Therefore, we believe our contribution is of broad interest and wide applicability.


“Submission is not of great novelty”:

Our approach is up to our knowledge the first application of Gaussian Process State Models to describe the time-changing variance in financial time series. Furthermore, the proposed method RAPCF is, again to our knowledge, the first successful application of online particle filters to GP-SSMs. Therefore, we believe our contribution is significantly novel.


“The mathematics and the Bayesian algorithm are specialized for this problem”


We disagree. As described above, our algorithm RAPCF has direct applications to other GP-SSMs different from GP-Vol. GP-SSMs are used in many areas of science, engineering and economics to model time series and dynamical systems.


“synthetic datasets are well-specified for GPs and mis-specified for GARCH variants”

LISTED ENTRIES »

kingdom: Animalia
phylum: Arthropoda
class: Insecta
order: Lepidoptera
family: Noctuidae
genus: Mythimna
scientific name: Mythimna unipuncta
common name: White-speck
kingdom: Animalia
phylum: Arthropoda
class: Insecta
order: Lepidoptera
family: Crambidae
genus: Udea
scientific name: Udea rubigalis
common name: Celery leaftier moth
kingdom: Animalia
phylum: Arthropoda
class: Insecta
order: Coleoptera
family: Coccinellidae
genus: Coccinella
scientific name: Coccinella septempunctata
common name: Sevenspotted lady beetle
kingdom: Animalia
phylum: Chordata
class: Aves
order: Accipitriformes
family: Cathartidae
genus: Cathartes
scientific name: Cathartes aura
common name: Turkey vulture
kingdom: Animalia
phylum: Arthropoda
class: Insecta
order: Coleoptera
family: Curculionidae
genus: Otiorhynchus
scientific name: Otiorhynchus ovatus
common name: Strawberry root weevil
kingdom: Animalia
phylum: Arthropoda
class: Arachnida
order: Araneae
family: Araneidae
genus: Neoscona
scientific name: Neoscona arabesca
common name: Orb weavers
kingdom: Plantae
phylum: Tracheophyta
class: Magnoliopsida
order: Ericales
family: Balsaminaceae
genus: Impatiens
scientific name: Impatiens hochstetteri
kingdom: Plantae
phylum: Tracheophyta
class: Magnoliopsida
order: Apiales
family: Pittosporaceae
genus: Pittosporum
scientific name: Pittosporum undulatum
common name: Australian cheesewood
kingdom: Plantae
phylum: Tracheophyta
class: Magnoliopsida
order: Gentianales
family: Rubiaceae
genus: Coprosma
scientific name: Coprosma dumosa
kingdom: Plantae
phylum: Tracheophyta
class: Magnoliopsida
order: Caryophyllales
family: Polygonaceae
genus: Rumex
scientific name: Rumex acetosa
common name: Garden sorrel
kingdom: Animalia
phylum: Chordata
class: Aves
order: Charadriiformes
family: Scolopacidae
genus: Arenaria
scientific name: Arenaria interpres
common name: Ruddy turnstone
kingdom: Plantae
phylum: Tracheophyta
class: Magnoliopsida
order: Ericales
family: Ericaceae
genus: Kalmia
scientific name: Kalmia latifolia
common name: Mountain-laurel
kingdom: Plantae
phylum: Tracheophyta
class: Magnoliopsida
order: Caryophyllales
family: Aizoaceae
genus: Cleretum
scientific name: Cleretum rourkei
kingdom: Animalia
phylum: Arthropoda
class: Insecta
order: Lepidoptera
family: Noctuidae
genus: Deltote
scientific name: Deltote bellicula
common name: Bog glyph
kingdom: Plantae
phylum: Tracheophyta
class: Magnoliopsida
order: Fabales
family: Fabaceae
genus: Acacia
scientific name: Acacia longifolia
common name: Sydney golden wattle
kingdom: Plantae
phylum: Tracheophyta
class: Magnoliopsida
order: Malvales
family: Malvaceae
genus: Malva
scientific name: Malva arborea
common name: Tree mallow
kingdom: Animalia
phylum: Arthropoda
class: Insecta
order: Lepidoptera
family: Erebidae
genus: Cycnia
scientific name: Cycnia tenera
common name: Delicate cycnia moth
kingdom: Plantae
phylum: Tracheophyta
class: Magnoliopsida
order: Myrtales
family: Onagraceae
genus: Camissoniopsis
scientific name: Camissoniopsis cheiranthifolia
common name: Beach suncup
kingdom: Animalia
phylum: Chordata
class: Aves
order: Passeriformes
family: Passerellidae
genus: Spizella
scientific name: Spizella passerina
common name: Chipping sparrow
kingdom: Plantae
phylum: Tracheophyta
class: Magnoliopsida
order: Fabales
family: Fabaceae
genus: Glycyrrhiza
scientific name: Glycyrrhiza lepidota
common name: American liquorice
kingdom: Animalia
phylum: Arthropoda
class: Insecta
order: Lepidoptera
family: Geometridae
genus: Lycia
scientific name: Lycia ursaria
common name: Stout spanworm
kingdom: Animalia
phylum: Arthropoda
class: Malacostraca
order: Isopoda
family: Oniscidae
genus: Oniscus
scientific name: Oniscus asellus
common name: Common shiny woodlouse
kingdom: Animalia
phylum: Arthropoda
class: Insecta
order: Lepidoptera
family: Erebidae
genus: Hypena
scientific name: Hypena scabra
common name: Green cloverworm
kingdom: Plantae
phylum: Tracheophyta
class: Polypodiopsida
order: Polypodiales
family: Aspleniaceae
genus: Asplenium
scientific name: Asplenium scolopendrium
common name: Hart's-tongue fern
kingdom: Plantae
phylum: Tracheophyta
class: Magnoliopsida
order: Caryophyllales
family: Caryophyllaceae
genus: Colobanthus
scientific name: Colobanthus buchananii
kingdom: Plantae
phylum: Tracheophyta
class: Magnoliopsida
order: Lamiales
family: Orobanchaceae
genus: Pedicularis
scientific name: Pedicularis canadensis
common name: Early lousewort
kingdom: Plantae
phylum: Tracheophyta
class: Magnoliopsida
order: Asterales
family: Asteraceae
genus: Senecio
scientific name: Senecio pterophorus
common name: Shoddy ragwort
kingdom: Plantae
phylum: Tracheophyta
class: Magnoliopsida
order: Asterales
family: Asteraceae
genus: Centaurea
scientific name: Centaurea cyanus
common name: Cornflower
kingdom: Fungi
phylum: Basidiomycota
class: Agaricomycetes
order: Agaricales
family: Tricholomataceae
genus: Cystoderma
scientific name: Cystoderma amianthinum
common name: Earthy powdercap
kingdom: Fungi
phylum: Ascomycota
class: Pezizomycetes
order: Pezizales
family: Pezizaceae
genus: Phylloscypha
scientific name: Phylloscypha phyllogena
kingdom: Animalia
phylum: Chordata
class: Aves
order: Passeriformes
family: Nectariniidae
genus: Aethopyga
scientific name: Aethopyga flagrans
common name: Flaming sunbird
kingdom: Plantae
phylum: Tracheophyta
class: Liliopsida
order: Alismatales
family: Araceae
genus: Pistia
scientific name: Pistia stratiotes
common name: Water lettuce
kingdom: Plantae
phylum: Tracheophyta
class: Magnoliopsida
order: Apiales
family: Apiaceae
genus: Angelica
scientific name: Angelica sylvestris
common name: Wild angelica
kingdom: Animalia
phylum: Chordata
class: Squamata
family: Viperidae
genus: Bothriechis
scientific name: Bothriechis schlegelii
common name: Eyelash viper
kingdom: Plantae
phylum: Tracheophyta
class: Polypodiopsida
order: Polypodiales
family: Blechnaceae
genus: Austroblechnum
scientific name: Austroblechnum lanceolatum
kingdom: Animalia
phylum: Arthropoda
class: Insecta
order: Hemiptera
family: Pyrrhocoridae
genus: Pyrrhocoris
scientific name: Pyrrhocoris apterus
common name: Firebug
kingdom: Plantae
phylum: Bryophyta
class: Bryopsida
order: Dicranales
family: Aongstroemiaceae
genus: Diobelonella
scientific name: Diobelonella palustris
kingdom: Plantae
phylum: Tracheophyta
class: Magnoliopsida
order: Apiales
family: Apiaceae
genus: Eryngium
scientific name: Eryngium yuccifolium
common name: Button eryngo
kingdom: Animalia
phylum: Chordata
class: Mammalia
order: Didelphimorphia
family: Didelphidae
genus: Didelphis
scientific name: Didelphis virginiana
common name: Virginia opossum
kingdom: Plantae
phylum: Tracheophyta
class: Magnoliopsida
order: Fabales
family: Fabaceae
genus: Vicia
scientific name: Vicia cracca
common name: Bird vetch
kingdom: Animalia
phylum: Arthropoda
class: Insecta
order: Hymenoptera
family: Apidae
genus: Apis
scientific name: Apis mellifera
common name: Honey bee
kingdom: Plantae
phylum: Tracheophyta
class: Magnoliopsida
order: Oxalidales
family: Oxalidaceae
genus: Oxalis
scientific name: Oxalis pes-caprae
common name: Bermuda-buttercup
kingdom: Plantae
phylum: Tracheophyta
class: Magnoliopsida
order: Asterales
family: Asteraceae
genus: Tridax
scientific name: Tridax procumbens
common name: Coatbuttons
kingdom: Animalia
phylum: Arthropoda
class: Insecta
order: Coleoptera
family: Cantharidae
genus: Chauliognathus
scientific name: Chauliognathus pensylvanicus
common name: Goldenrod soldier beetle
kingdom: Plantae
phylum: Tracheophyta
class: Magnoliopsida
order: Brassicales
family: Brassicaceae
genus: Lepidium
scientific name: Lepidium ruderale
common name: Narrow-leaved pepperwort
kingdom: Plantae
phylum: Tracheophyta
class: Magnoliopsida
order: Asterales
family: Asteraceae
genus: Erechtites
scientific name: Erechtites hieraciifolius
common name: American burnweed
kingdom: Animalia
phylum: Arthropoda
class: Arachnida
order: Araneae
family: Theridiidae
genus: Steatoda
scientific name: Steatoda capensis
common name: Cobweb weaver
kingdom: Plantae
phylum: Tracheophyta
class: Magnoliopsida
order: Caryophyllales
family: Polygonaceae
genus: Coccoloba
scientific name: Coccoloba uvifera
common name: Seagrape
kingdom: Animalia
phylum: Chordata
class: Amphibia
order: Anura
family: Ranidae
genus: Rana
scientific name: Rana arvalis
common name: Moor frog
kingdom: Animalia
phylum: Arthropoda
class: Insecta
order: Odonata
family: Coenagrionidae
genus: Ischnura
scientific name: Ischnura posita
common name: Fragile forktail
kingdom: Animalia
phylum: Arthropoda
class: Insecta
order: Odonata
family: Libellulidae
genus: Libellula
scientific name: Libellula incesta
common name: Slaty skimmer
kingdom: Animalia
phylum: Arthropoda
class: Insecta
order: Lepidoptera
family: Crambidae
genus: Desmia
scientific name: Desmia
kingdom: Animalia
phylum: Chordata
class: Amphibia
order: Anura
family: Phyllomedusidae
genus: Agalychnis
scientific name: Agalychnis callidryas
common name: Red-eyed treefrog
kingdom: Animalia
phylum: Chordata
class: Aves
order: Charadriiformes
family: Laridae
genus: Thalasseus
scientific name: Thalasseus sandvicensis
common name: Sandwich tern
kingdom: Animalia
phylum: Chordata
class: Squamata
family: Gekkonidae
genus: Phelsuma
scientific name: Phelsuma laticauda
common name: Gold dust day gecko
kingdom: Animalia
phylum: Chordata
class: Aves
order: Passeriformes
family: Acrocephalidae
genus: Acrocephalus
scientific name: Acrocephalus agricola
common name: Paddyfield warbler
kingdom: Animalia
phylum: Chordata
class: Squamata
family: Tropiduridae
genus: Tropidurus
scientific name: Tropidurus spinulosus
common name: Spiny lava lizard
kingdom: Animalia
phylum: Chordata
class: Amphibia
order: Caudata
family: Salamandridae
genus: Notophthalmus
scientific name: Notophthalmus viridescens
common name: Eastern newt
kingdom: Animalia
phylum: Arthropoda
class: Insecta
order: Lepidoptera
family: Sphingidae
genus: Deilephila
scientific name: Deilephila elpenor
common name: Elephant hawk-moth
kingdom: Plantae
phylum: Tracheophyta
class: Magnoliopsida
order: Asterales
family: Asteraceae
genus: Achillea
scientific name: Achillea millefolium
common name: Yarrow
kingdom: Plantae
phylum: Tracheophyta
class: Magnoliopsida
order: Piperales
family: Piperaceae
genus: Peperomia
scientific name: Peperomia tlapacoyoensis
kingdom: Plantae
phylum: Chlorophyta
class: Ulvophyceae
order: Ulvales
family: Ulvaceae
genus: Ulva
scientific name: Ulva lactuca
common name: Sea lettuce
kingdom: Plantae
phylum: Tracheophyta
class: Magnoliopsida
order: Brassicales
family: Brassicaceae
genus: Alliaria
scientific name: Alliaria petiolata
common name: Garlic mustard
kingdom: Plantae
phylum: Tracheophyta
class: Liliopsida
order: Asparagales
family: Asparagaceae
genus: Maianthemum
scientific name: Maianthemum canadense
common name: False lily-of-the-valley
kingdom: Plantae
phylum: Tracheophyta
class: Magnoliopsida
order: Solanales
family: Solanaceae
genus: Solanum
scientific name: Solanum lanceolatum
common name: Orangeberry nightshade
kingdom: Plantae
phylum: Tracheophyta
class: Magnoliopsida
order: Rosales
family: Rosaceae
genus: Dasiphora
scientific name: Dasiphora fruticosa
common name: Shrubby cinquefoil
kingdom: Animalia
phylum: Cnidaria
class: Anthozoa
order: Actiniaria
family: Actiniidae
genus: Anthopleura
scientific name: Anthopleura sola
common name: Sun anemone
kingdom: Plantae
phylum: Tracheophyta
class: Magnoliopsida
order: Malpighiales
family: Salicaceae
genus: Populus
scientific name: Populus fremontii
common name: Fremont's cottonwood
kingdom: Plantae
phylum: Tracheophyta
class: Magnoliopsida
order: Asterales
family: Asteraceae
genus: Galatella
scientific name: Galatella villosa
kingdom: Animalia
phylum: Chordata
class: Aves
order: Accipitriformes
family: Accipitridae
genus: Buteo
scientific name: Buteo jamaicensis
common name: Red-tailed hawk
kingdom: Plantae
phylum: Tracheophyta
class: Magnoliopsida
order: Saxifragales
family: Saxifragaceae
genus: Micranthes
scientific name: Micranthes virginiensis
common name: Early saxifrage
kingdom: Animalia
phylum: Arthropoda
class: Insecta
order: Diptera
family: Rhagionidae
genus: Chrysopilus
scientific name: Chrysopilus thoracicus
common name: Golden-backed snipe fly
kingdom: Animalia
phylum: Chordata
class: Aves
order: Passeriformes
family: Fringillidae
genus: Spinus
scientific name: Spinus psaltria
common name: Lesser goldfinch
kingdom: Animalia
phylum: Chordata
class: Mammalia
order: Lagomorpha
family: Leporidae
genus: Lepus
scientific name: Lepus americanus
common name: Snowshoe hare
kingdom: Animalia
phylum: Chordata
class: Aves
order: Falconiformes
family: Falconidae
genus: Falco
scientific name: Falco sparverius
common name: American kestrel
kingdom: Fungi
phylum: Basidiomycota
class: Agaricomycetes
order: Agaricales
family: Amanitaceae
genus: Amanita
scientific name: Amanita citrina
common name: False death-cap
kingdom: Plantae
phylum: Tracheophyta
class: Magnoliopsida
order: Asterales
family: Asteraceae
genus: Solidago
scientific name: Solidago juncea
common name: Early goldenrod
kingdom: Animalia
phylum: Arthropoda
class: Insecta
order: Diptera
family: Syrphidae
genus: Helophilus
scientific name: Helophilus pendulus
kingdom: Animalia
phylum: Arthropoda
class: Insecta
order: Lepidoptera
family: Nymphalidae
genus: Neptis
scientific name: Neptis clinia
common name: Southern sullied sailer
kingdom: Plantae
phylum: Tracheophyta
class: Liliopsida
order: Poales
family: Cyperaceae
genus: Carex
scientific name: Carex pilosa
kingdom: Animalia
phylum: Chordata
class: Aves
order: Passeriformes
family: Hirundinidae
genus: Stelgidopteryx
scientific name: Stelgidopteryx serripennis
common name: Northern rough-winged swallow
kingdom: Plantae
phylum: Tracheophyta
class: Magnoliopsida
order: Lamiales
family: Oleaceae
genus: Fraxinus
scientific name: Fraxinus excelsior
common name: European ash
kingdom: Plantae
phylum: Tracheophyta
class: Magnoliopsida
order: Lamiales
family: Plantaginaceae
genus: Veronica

TASK 1 » In the review rebuttal, which proposed method do the authors describe as the first successful application of online particle filters to GP-SSMs?
TASK 2 » Write the next part of the review rebuttal, responding to its final quoted criticism about the synthetic datasets.

EXERCISE OUTPUT 1 » RAPCF

EXERCISE OUTPUT 2 »
The reviewer probably misunderstood our experiments with synthetic data. We do not compare with GARCH variants in these experiments. These experiments are included to validate our inference algorithm RAPCF. They allow us to verify that the posterior approximation generated by RAPCF concentrates around the true value of the model parameters. For this reason, these experiments include data sampled from the assumed GP-Vol model. We do not compare with GARCH variants in these experiments as it would not be fair since they assume a less general generative model. All the other experiments in which we compare GP-Vol with the GARCH variants use real-world data.


“It seems there was no attempt to regularize GARCH variants, or to choose the best level of complexity for them”


We did study higher order dependencies. In practice, GARCH(p,q) with p and q larger than 1 underperform GARCH(1,1) on a large number of datasets. Therefore for a clean comparison of GP-Vol, we focused on GP-Vol(1,1) vs GARCH(1,1).


We are unaware of any study showing how to regularize GARCH and that the regularized version of GARCH significantly outperforms the standard GARCH(1,1) version. We would appreciate if the reviewer could point us to that study in his final response.


“the authors method performs best on only 58% of datasets”


The figure 58% is misleading because we are comparing 4 different methods. If all the methods performed the same, we would expect our method to win only 25% of the times. The 58% value that we obtain is much higher than that. Furthermore, our multiple comparison test which is highly conservative shows that GP-Vol is statistically the best method at the 5% level.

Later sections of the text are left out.